FeatureCulture

Techno-Files: Apple challenges textbooks with iBooks2 and iTunes U

By Lulu Orozco

The Guardsman

Backpacks might soon become lighter with Apple’s newest launch for the iPad. On Thursday, Jan. 20 Apple launched its newest trend on iBooks: textbooks made to revolutionize the way we have been taught to learn.

Elementary and high school students will now have the ability to work with interactive images, 3D graphics and engaging layouts using the iBooks app, while the updated iBooks 2 will display books with video and other interactive features.

Major textbook companies are starting to think in terms of cheaper digital textbooks. McGraw-Hill, Pearson Education and Houghton Mifflin Harcourt are already creating iBooks textbooks for the iPad.

According to Forrester Research e-books accounted for 2.8 percent of the $8 billion U.S textbook market in 2010. However with the popularity of digital technology, that percentage is sure to grow.
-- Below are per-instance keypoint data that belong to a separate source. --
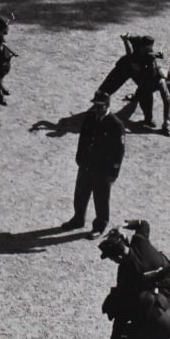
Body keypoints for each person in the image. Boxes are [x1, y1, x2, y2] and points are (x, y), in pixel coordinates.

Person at [98, 220, 170, 339]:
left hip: (154, 315)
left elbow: (122, 311)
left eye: (112, 257)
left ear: (119, 256)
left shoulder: (128, 271)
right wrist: (123, 225)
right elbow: (144, 225)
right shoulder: (141, 243)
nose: (113, 261)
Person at [62, 90, 125, 235]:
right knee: (80, 193)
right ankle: (78, 219)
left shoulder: (116, 124)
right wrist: (79, 157)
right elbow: (83, 137)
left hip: (103, 168)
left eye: (99, 106)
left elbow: (119, 151)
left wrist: (113, 172)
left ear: (107, 106)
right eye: (95, 105)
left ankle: (99, 226)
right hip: (87, 164)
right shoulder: (90, 117)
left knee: (101, 198)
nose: (96, 109)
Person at [99, 35, 170, 136]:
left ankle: (148, 118)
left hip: (143, 77)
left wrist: (167, 122)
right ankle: (100, 100)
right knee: (104, 91)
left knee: (145, 93)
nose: (149, 48)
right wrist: (126, 39)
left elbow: (168, 98)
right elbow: (130, 51)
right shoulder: (138, 44)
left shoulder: (158, 80)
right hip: (126, 67)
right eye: (147, 47)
Schools will be able to buy the iBooks for their student, issuing vouchers to allow them to download their textbooks from the iBookstore. “Textbooks will cost $15 dollars or less,” said Apple’s senior vice president of Worldwide Marketing, Philip Schiller, to the Atlanta Journal.
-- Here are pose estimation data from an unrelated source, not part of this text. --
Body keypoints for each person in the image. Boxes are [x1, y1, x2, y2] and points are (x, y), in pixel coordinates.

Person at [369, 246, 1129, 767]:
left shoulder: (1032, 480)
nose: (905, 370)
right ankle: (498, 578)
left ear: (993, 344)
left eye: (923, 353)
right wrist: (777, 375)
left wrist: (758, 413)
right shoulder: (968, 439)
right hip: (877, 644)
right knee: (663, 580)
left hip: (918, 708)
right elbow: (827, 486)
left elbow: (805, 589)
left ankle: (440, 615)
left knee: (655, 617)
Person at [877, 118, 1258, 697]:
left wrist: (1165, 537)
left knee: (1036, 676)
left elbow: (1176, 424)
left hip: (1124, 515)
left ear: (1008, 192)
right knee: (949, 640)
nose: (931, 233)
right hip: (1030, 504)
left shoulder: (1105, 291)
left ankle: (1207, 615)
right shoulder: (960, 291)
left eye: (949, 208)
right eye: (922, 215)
However, with the cost of iPads generally starting at $499 dollars, the question whether all school districts can really afford them seems to be the real issue.

“The digital divide could be very embarrassing, because if you don’t have the iPad, you can’t do the quiz and you don’t get instant feedback,” says Albert Greco a former high-school principal and Marketing Professor at New York’s Fordham University.
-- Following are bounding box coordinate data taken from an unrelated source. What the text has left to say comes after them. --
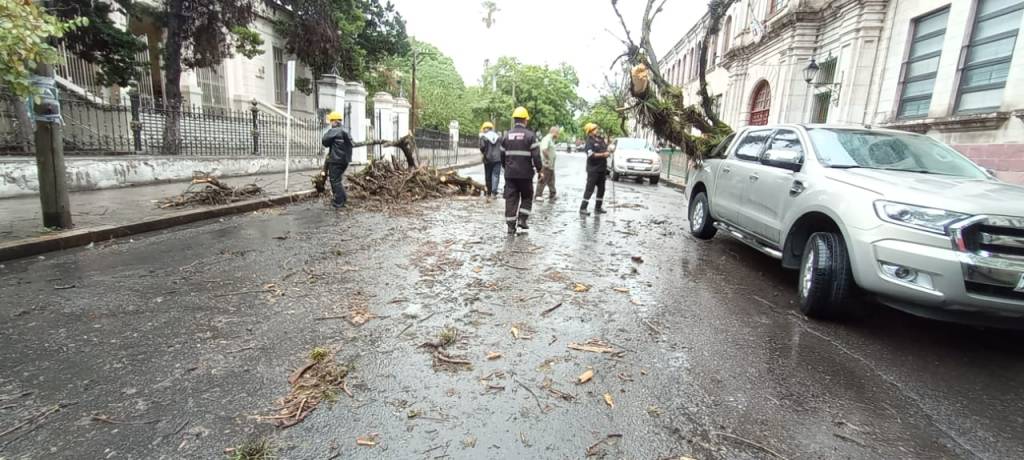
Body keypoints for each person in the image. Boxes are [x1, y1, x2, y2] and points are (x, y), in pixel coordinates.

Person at [500, 106, 543, 234]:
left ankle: (510, 226)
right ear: (525, 120)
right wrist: (540, 170)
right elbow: (536, 156)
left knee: (511, 199)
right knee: (527, 196)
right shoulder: (530, 136)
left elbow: (502, 156)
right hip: (525, 174)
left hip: (510, 174)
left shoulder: (506, 136)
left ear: (514, 120)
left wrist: (506, 167)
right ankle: (522, 220)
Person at [322, 111, 353, 209]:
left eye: (331, 121)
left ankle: (339, 202)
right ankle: (343, 199)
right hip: (345, 160)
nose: (330, 124)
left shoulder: (334, 130)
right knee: (338, 180)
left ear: (335, 121)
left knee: (334, 181)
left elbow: (324, 141)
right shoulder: (346, 131)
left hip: (336, 160)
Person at [579, 122, 610, 216]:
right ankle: (583, 208)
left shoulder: (601, 139)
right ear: (590, 131)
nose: (597, 130)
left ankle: (598, 207)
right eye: (594, 129)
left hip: (602, 169)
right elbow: (590, 154)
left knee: (602, 189)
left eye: (596, 128)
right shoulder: (589, 141)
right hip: (593, 169)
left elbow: (606, 149)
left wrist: (609, 151)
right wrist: (603, 155)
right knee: (589, 189)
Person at [534, 126, 559, 201]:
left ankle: (553, 194)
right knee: (543, 179)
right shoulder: (547, 139)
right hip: (546, 164)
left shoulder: (551, 140)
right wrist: (547, 158)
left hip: (550, 165)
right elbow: (544, 149)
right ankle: (538, 195)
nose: (558, 135)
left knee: (551, 180)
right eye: (557, 133)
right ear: (554, 132)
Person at [479, 121, 502, 200]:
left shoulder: (483, 137)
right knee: (495, 176)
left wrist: (484, 154)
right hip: (498, 159)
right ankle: (493, 193)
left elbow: (482, 147)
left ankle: (488, 192)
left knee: (488, 176)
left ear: (486, 128)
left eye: (484, 128)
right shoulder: (498, 137)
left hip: (488, 159)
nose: (484, 130)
“That is an invitation for a lawsuit. I would be shocked if any principal or superintendent let that system go forward.”

Educational Apps Reinvented for Universities

Apple also released a powerful new app called iTunes U, with more than 500,000 free college-level lectures, videos, books and other resources on thousands of subjects.

The app makes it easy for educators to design and distribute complete courses that are made available through the iPad, iPhone and iPod touch.

Professors will have the ability to present outlines, post notes and communicate with students more effectively.

Hundreds of universities, colleges, and K-12 school districts have already began contributing content through iTunes U. More than nine different language level books and lectures are accessible in Chinese, Dutch, French, German and Italian to name a few.

Colleges and universities like Stanford, Yale, MIT, Oxford and UC Berkeley have already begun making their interactive textbooks available. Other distinguished publications such as, MoMA, the New York Public Library and Public Radio International are also featured in the app.

Textbooks such as Introduction to Linear Dynamical Systems by Stephen Boyd from Stanford University, and American Revolution by Joanne Freeman from Yale University are some of the free college-level titles available.

Another app in the educational family includes the iBook Author, which will allow instructors to write and publish their own electronic textbooks and then make them accessible through iTunes U.

This project was a long-time ambition for Apple co-founder Steve Jobs, who believed that paper textbooks could be reinvented by the iPad.